— Task —
Please copy every record below exactly, but leave the pictures out.

Records from a data collection:
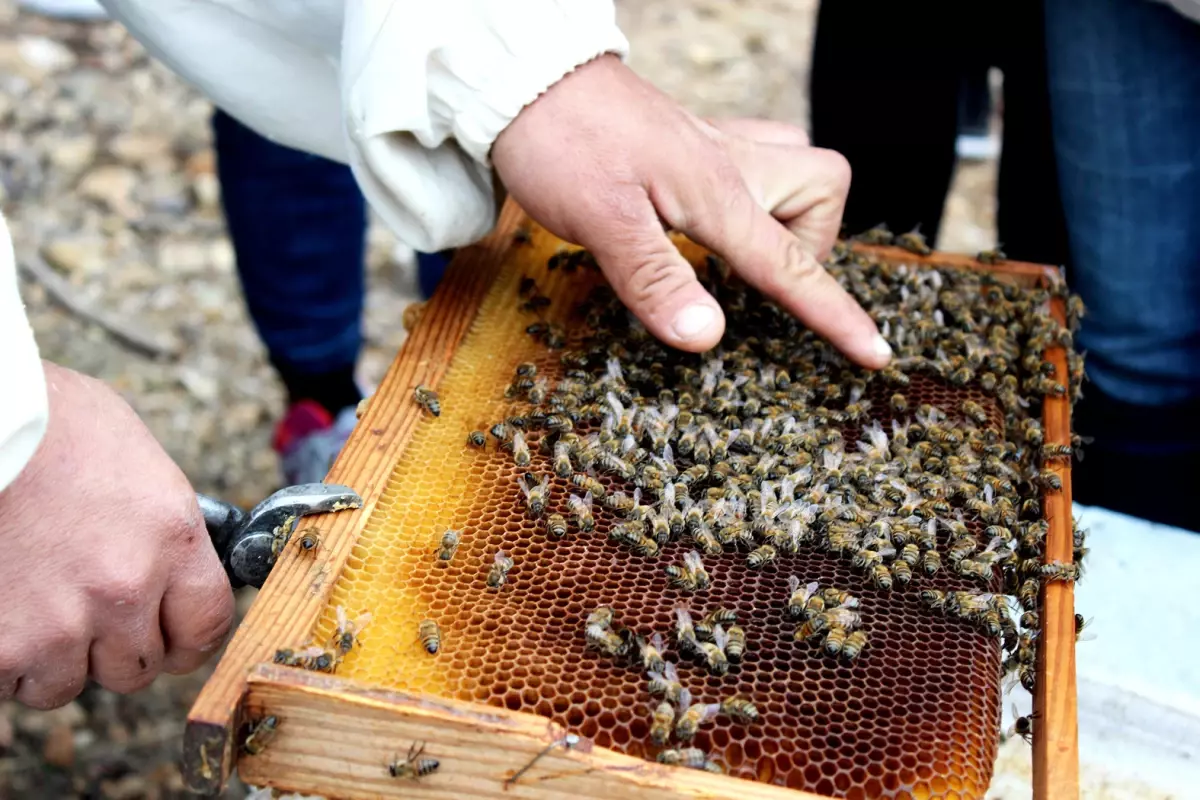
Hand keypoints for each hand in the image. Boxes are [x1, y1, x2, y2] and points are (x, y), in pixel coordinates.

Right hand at [0, 363, 232, 708]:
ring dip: (56, 658)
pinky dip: (7, 660)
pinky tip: (5, 612)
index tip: (173, 635)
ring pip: (70, 682)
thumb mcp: (141, 466)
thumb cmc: (54, 426)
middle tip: (90, 613)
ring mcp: (60, 623)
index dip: (188, 637)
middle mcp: (125, 589)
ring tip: (37, 606)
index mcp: (173, 540)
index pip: (207, 625)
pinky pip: (12, 682)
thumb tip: (175, 568)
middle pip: (140, 666)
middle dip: (116, 647)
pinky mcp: (1, 645)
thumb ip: (164, 530)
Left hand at [492, 55, 890, 367]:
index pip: (792, 265)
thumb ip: (658, 280)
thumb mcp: (601, 222)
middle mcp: (730, 163)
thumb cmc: (560, 144)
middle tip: (755, 281)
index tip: (874, 354)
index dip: (834, 314)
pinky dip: (748, 194)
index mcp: (718, 192)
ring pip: (793, 165)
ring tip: (734, 253)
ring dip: (784, 214)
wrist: (526, 78)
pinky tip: (703, 218)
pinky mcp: (688, 142)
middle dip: (810, 243)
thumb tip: (708, 338)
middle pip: (824, 189)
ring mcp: (712, 147)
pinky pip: (752, 159)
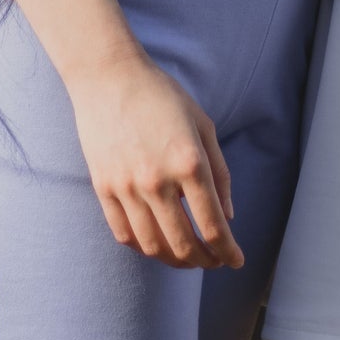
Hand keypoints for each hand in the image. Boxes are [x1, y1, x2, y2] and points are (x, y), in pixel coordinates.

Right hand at [68, 47, 244, 270]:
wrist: (109, 77)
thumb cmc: (163, 96)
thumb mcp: (203, 125)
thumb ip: (219, 172)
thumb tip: (227, 216)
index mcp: (189, 162)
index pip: (213, 225)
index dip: (227, 251)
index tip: (236, 261)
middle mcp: (158, 181)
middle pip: (184, 245)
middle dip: (205, 261)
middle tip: (214, 261)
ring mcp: (127, 188)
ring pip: (153, 246)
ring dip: (175, 261)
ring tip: (188, 258)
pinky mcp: (104, 189)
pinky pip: (125, 235)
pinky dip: (144, 248)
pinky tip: (157, 245)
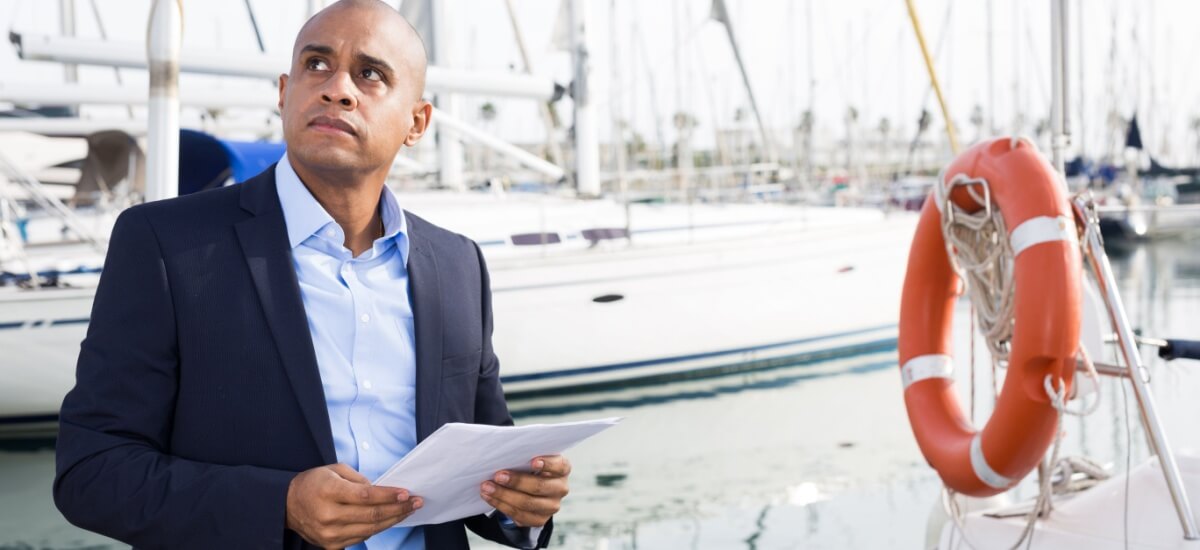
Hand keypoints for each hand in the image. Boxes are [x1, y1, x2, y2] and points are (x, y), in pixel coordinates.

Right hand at [286, 463, 422, 548]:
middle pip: (371, 515)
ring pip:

— Finished task —
Hand keypoints for each hand in the image. Boxes are [x1, y1, x2, y2] and points are (x, y), in pixel coordinates.

Right hand at [0, 363, 232, 708]:
ring dip: (56, 658)
pinky dip: (7, 660)
pinky tip: (5, 612)
index tip: (173, 635)
ring pip: (70, 682)
thumb mcp: (141, 466)
thumb cmc: (54, 426)
middle tip: (90, 613)
ring mcp: (60, 623)
index dip: (188, 637)
middle mcp: (125, 589)
ring tip: (37, 606)
index mcp: (173, 540)
index pip: (207, 625)
pinky pip: (12, 682)
thumb tip: (175, 568)
middle pip: (140, 666)
middle dip: (116, 647)
pinky mcp: (1, 645)
thumb ip: (164, 530)
Left hand at [492, 55, 890, 367]:
index pip: (792, 265)
thumb ip: (658, 280)
thumb mcp: (601, 222)
middle mcp: (730, 163)
thumb cmc: (560, 144)
middle tip: (755, 281)
index tip: (874, 354)
index dip: (834, 314)
pinky dip: (748, 194)
index mcp: (718, 192)
ring pip: (793, 165)
ring tip: (734, 253)
ring dip: (784, 214)
wrist: (526, 78)
pinky tip: (703, 218)
pinky mcp: (688, 142)
middle dip: (810, 243)
thumb tip: (708, 338)
middle pip: (824, 189)
ring mcp: (712, 147)
pinky pip: (752, 159)
Hand keypoints for each hand in the image. Boxes are [x1, y1, x2, y2] and points are (x, y), in pixel coordinates.

Right hand at [68, 47, 244, 270]:
wrist: (109, 77)
thumb cmc: (163, 96)
thumb mcp: (203, 125)
thumb ip: (219, 172)
thumb tip: (227, 216)
index mcp: (189, 162)
index pip: (213, 225)
index dip: (227, 251)
index tip: (236, 261)
middle mcp: (158, 181)
middle pip: (184, 245)
middle dip: (205, 261)
middle tip: (214, 261)
ring mcp: (127, 188)
ring pip: (153, 246)
ring dip: (175, 261)
ring tip: (188, 258)
pinky mcp: (104, 189)
pinky pip: (125, 235)
pinky dip: (144, 248)
pinky tip: (157, 245)
Hand keypoints for each hand in the image. Boxes are [x1, y1, x2, y2] and points are (x, y), in pixel coordinates.

Right hand at [286, 463, 422, 548]:
middle pip: (371, 515)
ring pip:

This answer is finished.